Epidemic mitigation by statistical inference from contact tracing data

Abstract

Contact tracing is an essential tool to mitigate the impact of a pandemic, such as the COVID-19 pandemic. In order to achieve efficient and scalable contact tracing in real time, digital devices can play an important role. While a lot of attention has been paid to analyzing the privacy and ethical risks of the associated mobile applications, so far much less research has been devoted to optimizing their performance and assessing their impact on the mitigation of the epidemic. We develop Bayesian inference methods to estimate the risk that an individual is infected. This inference is based on the list of his recent contacts and their own risk levels, as well as personal information such as results of tests or presence of syndromes. We propose to use probabilistic risk estimation to optimize testing and quarantining strategies for the control of an epidemic. Our results show that in some range of epidemic spreading (typically when the manual tracing of all contacts of infected people becomes practically impossible but before the fraction of infected people reaches the scale where a lockdown becomes unavoidable), this inference of individuals at risk could be an efficient way to mitigate the epidemic. Our approaches translate into fully distributed algorithms that only require communication between individuals who have recently been in contact. Such communication may be encrypted and anonymized, and thus, it is compatible with privacy-preserving standards. We conclude that probabilistic risk estimation is capable of enhancing the performance of digital contact tracing and should be considered in the mobile applications.
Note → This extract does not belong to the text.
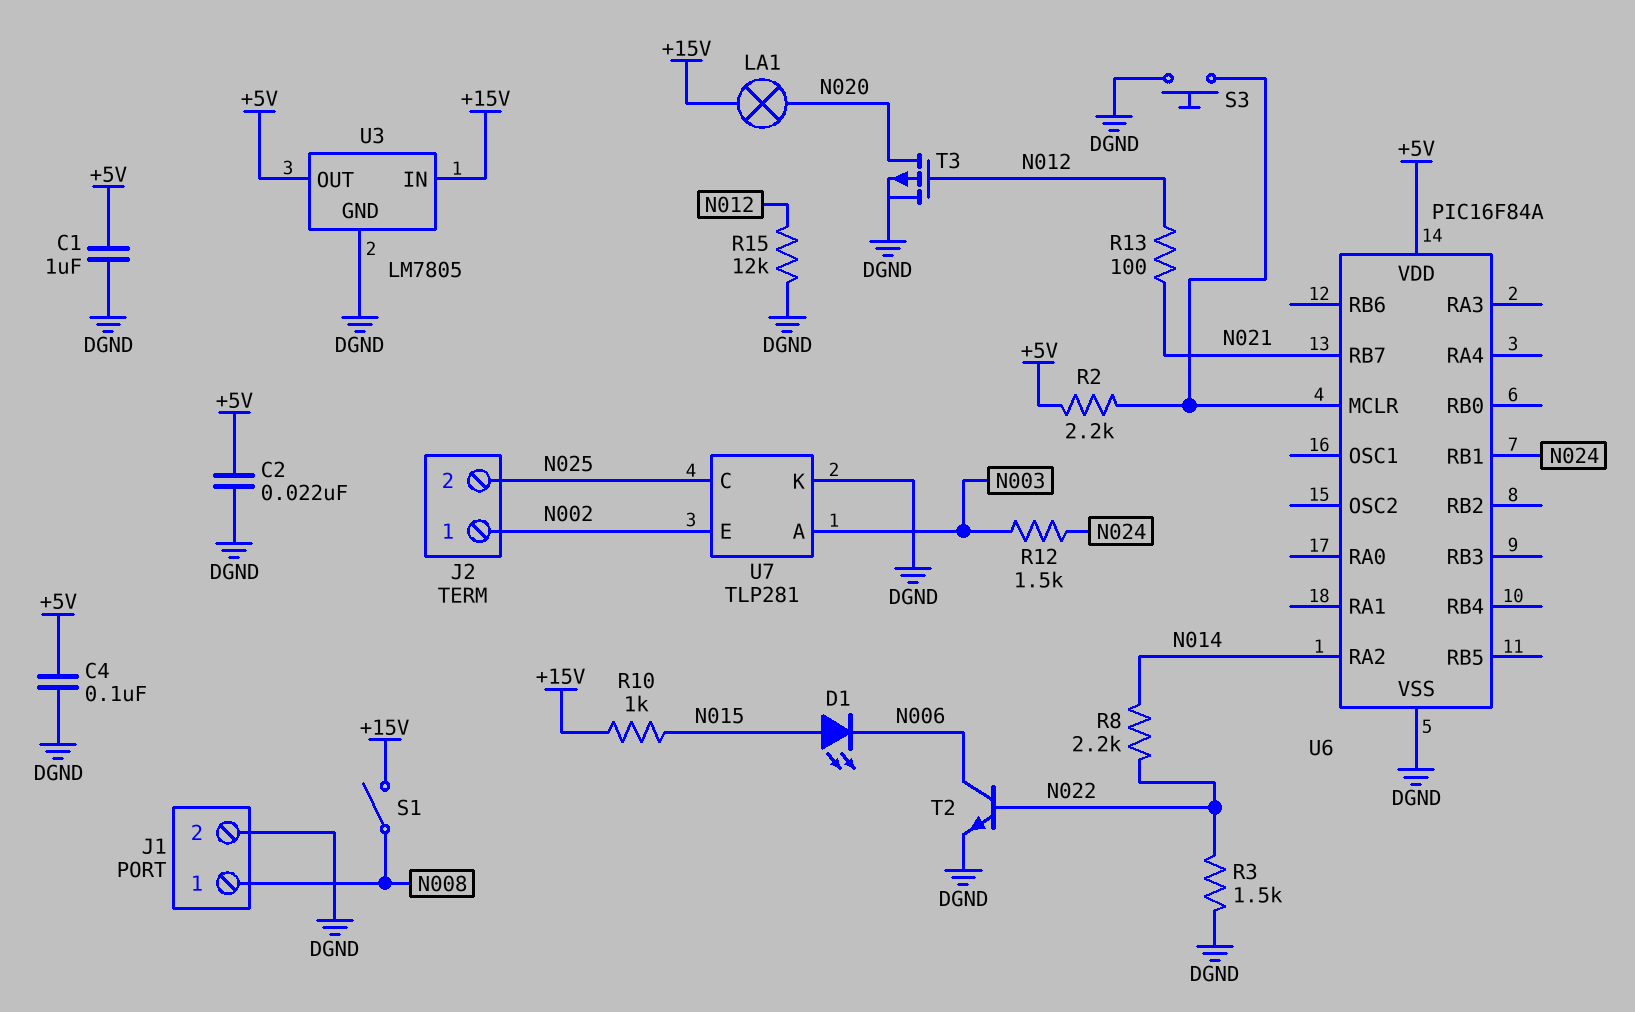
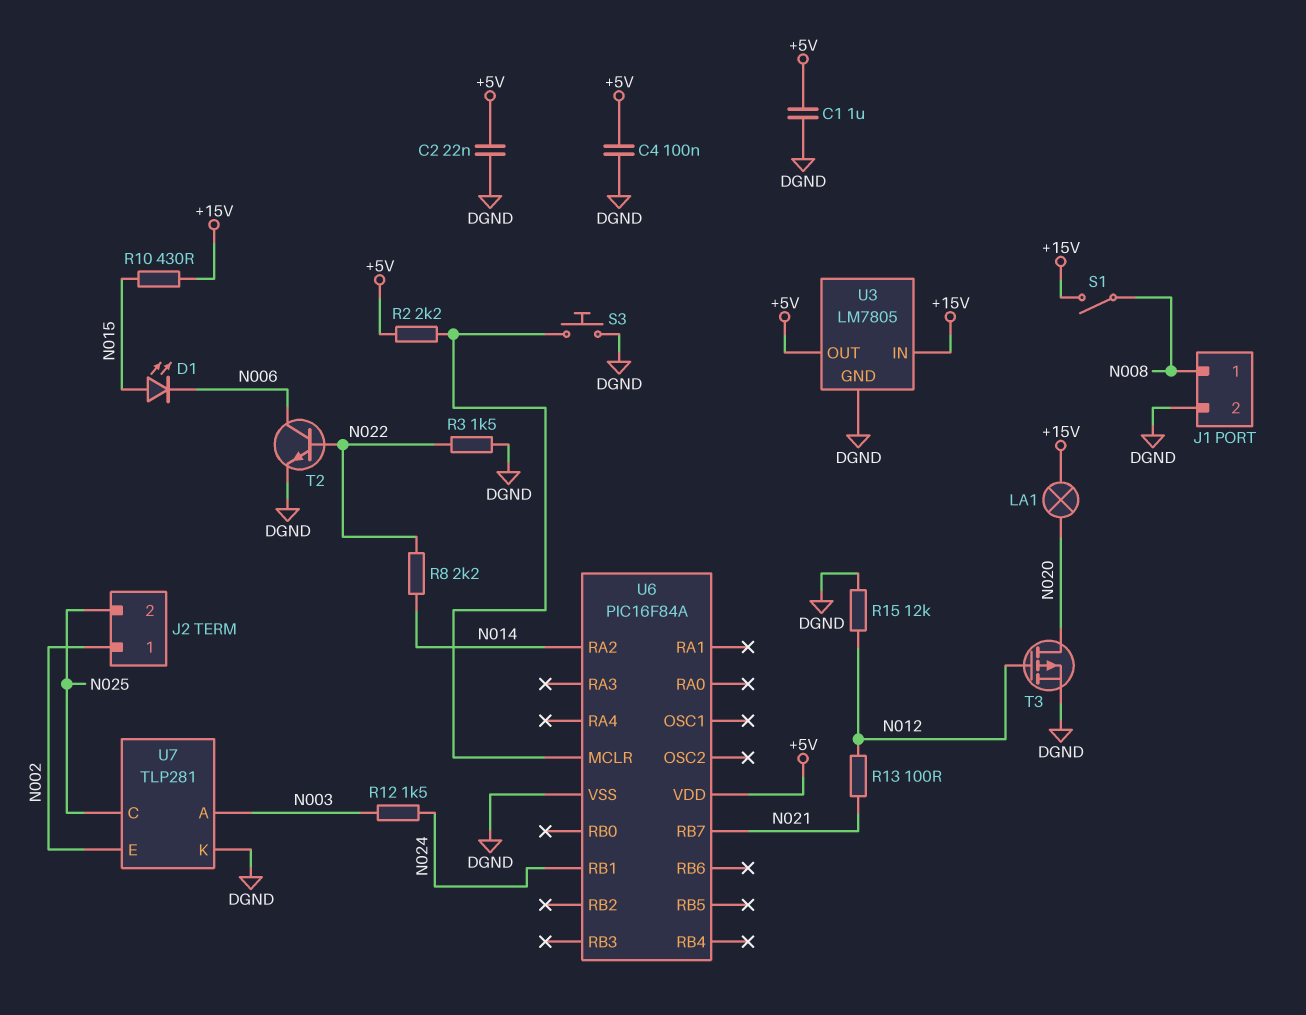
R10: 1k (+15V, N015) -> 430 (+15V, N015)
Keywords: Bayesian inference; belief propagation; contact tracing; epidemic spreading.

Fig. 1.

SIR model on proximity-based random network with six contacts on average per day and $\mathrm{5,00,000}$ individuals. The epidemic parameters are the same as those used by the inference algorithms: $\lambda =0.05,\mu =0.02$. In the plot, we show the average numbers (bold lines) of infected individuals vs. time among three different realizations (thin lines) of the epidemics with 200 patients zero. The system freely evolves for the first 10 d, and then, interventions start. We consider $50\%$ of the infected individuals each day as severely symptomatic. These individuals are observed as infected 5 d after their infection. Then, 1,500 tests are performed daily according to the ranking given by the algorithms. The observed infected individuals are quarantined. The parameters used for these simulations are $\tau =5$ for both SMF and CT and $t_{\text{SMF}}=15$ for SMF. obs., observations.

Fig. 2.

Effect of the control strategy on the epidemic spreading, according to the OpenABM model, in a population of 500,000 individuals. Each infected individual can either be asymptomatic or show symptoms of various degree (mild or severe). Individuals who show severe symptoms are immediately quarantined or hospitalized when symptoms emerge. In addition, half of the mildly symptomatic individuals are assumed to self-report and self-isolate as well. No direct information is available on asymptomatic (or presymptomatic) infected individuals. The number of tests based on suggestions by the inference method is fixed, while there is no limitation on tests used for symptomatic individuals. In all panels, we show the number of infected individuals in a time window of 100 d when interventions are applied starting from day 10. The number of patients zero is set to 50. Thin lines represent the results for single instances of the epidemics, while the thick lines are the averages among the different realizations. We compare the effect of an increasing number of available medical tests per day, from $\left[\mathrm{625,5000}\right]$, performed on the individuals at highest risk as evaluated by the corresponding strategy (RG, CT, SMF, and BP). We show here four selected cases to stress the qualitative differences among the methods. Here, only tested-positive individuals, and not their cohabitants, are confined. The SMF algorithm fixes the parameters $\lambda =0.02$, $\mu =1/12$, $\tau =5$, and $t_{\text{SMF}}=10$. SI Appendix has details on the parameters used in BP. obs., observations.

Fig. 3.

Effect of test inaccuracy on the evolution of the controlled epidemics. The intervention protocol is the same as Fig. 2 when 2,500 daily observations are available, only differing in the treatment of the households. The cohabitants of the tested-positive individuals are also confined. The effects of a nonnegligible FNR of the results of the medical tests are considered, ranging from 0.09 to 0.40. Four representative regimes to underline the different behavior of the risk assessment methods are shown.

Fig. 4.

Effect of a poor AF of the mobile application on the number of infected individuals. The same intervention protocol of Fig. 2 is used here for 5,000 daily observations and the quarantine of the households. Only a fraction AF of the population, from 90 to 60%, uses the mobile application.